CHAPTER 2 (sorry, this is a book).
So you wanna boondock? Generators are wonderful for 120 volt power for a few minutes. Generators suck when you need to listen to them all day. As others said, the way charging systems work, "BULK" charging at high amps happens for a brief period, then the WFCO (and other brands) of chargers kick down to a lower rate of charge. The result is that to replace 35 amp hours, you'll need to run the genny for 6 to 8 hours a day. What fun!!
If you're serious about boondocking, you need solar. I mentioned that I got by with a single 100 watt panel and a single group 24. And with that I was able to use an inverter to power a 120 volt electric blanket for 15 minutes to take the chill off our bed. To be clear, a 360 watt electric blanket sucks 30 amps at 12 volts. But 1/4 hour of use meant I was consuming about 8 amp hours...one of the other uses mentioned above. Not using the lights let us warm the bed.
On my new rig, I'm installing a 400 watt Renology solar kit and two 6-volt Trojan golf cart batteries in series. The battery bank has a 225 amp hour capacity, and I get to use about 115 amp hours of that. Almost triple the capacity of my pathetic little group 24. Our new rig has more bells and whistles, including an electric awning, the main slide, and so on. The furnace is bigger. We plan to indulge in using the lights. And we'll still prewarm the bed with the electric blanket. This new system will handle that kind of load.

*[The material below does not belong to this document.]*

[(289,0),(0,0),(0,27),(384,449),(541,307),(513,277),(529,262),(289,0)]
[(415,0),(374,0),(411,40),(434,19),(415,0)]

Windy Nation and Renology are both reliable brands. My Renology kit:
If you don't want the golf cart batteries, you can buy two group 27 12-volts and run them in parallel. That should give you about 80 to 85 amp hours of USABLE capacity...more than double what you have now.

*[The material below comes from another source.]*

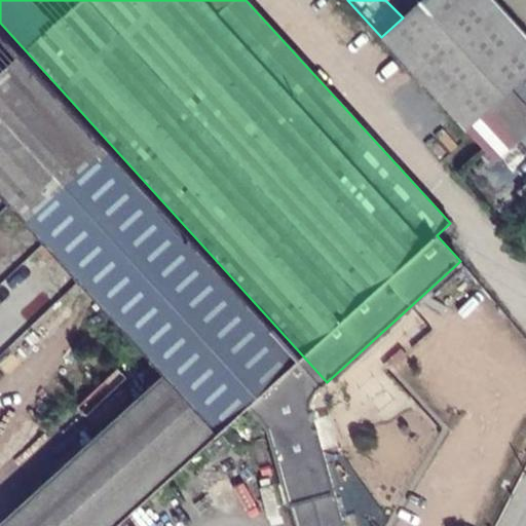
[(422,0),(403,17),(381,37),(466,130),(506,94),(508,92),(424,0),(422,0)]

From there, you could add a small inverter for 120 volt power during quiet hours, but, like my use, you must be VERY careful how much you draw thru an inverter, because they absolutely inhale power at staggering rates.
And one more thing. That cute stereo/entertainment system built into your rig sucks power relentlessly. Those pretty LEDs never give up. I'm pulling mine out of the face plate and installing a switch in the power line to ensure it shuts off 100%. 120 volt TVs only have parasitic draws on live outlets, but the trend today is 12 volt TVs. Pull the plug. If you want entertainment, feel free to turn it on and calculate the load. But it shouldn't be draining your battery when you're not using it.

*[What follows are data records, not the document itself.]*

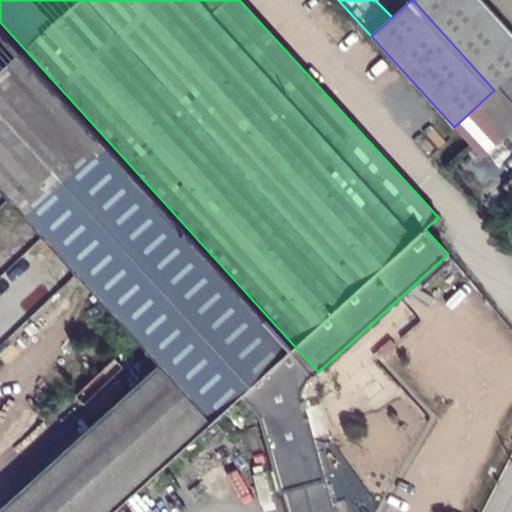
[(413,0),(494,90),(511,73),(511,33),(482,0),(413,0)]
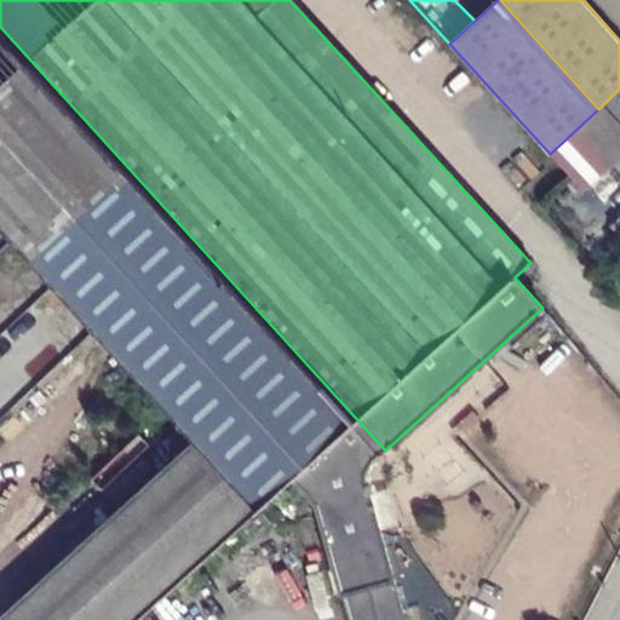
[(0,27),(0,219),(199,437),(6,614),(11,619),(138,619),(294,480),(316,504),(349,619),(406,619),(367,478),(367,472),(369,466),(372,461),(385,451),(0,27)]
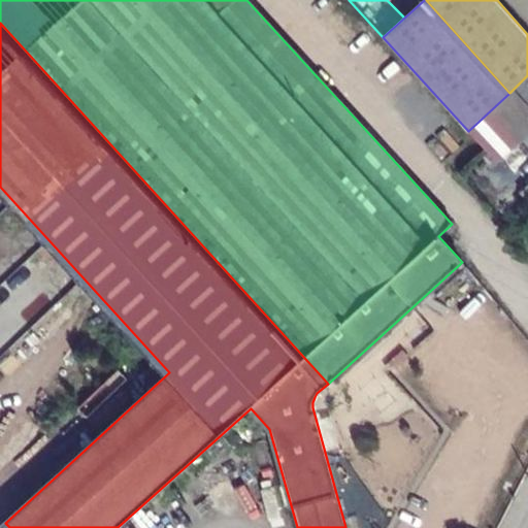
[(527,114),(508,94),(468,131),(496,162),(527,132),(527,114)]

One last thing. How do you know how much power things use? Simple math. Everything in your rig has an owner's manual with power specs. The specs will include either watts or amps for all items - both 12 and 120 volts.
When boondocking, only the 12 volt items count, but they ALL count.
This calculator can help: https://www.rapidtables.com/calc/ele...alculator.html
Current is what matters. Amps...add up to amp hours....the most important number. Convert watts to amps with the calculator...using 12 volts. Always 12 volts, because that's your power source.
If you get an inverter and run a 120 volt appliance thru the inverter, it's still drawing from 12 volts, so always plug 12 volts into the calculator.
Example: my electric blanket is rated at 360 watts. Enter 360 watts and 12 volts and you get 30 amps.
Boondocking is the best camping. To boondock you must start with enough battery and enough charging capacity and then know your loads. And, of course, you equipment must be in working order.